WORK ORDER:
Report each line of the entries below that includes "START".

DATA FOR ANALYSIS:
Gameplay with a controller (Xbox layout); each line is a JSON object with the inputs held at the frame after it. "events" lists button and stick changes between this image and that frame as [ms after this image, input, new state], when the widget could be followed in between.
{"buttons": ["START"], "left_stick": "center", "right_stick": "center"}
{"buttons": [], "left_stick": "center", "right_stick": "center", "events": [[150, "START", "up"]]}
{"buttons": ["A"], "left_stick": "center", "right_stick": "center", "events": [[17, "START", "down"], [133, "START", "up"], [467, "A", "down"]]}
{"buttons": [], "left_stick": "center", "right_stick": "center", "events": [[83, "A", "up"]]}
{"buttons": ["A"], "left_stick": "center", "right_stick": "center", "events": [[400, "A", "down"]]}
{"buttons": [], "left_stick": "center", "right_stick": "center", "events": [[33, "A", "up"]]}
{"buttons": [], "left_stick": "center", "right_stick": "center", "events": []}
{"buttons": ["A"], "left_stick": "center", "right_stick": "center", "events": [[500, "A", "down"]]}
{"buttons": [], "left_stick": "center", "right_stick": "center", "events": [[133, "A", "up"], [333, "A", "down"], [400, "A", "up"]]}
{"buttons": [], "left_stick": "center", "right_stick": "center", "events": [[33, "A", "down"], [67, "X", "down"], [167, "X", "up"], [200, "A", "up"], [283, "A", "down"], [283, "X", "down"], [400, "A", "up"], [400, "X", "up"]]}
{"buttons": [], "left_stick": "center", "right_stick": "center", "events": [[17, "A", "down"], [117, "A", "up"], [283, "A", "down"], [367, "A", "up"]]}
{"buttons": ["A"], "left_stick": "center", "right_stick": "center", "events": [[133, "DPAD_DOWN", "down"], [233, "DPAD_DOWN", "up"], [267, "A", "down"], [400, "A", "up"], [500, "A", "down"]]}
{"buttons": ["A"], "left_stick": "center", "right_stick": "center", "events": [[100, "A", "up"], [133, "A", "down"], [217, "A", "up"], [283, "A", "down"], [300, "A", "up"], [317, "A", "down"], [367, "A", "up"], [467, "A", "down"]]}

SOLUTION FOR THIS TASK:
{"buttons": ["START"], "left_stick": "center", "right_stick": "center"}
{"buttons": [], "left_stick": "center", "right_stick": "center", "events": [[150, "START", "up"]]}
{"buttons": ["A"], "left_stick": "center", "right_stick": "center", "events": [[17, "START", "down"], [133, "START", "up"], [467, "A", "down"]]}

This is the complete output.